━━━ Texte d'exercice

Les étoiles brillantes ont-elles des variations séculaires d'éclat ? Bien que plusieurs astronomes aient étudié ce sujet au cours des siècles écoulés, aucune réponse satisfaisante n'y a été donnée. Il y a un siècle, C. Flammarion rassembla les anciennes estimations et les publia dans son ouvrage Les étoiles et les curiosités du ciel. Il était évident de son point de vue qu'un grand nombre d'étoiles avaient eu des variations séculaires. Pickering (1895) et Zinner (1926) publièrent deux autres compilations de catalogues. Ils ne partageaient pas le point de vue de Flammarion, mais ne purent interpréter l'information contenue dans les données. Il n'y a pas eu d'étude plus récente sur ce sujet. De nouvelles méthodes d'analyse -comme l'analyse factorielle des correspondances- ont été créées ces dernières années, qui permettent d'étudier de manière approfondie de grands tableaux de données. La finalité du travail présenté ici est de voir si ces méthodes peuvent nous aider à résoudre ce problème des variations séculaires. La compilation des catalogues originaux permet de constituer un tableau de données intégrant des éléments "signatures" des diverses causes susceptibles d'expliquer les écarts d'éclats (des causes astrophysiques à la non-fiabilité des données).

Plusieurs analyses factorielles, utilisant des codages spécifiques des données, comme "l'écart aux valeurs attendues" ou le "codage flou en magnitude entière", créés pour limiter les différences de notations entre les observateurs sont effectuées. Il n'en ressort pas de "signatures" significativement corrélées avec les écarts d'éclats ; en particulier, il n'y a pas d'effet de couleur constaté. Il semble y avoir globalement "mémoire" des éclats d'un catalogue sur l'autre. Seul échape à cette règle, le catalogue de Sir William Herschel, qui est également le seul à contenir des comparaisons d'éclat et non pas des valeurs de magnitude. Cela amène à se demander si il n'aurait pas été protégé de cet effet de "mémoire" à cause de sa différence de notation. Ce travail ne clôt pas la question. Il se termine par la définition de nouvelles analyses à mettre en place : pour tirer des conclusions astrophysiques, il peut être utile de tester des traitements combinant l'analyse factorielle et l'analyse de Fourier. De tels traitements permettront de se débarasser de l'information de phase et d'effectuer des études de corrélation de périodes.

━━━━━━

**Objectif de la tâche**
Dans le texte sur les variations séculaires d'éclat des étoiles, quel catalogue échappe à la « mémoire » des éclats d'un catalogue à l'autre, s'il vous plaît ?

━━━ Ensemble des entrées

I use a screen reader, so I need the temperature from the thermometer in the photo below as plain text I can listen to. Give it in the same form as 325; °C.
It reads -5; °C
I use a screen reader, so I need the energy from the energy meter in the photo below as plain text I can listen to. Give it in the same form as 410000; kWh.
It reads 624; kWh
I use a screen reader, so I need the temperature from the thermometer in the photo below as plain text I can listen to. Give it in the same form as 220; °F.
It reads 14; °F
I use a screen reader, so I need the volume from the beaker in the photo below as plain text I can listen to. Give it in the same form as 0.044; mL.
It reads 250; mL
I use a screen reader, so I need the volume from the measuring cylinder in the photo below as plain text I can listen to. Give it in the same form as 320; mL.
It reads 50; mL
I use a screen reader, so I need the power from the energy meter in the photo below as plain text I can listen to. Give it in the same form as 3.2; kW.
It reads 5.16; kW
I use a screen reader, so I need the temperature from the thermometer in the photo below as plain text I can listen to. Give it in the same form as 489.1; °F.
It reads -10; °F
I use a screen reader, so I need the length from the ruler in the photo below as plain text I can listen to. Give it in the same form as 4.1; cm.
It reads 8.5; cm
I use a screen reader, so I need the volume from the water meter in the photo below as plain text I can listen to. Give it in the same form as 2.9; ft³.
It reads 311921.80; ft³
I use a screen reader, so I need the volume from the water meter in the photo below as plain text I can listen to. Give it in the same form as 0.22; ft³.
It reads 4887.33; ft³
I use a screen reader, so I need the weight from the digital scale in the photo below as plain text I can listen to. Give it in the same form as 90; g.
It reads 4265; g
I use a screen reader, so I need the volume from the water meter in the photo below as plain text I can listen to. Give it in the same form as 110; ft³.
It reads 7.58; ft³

━━━━━━

**Réponse**
Le catalogue de Sir William Herschel.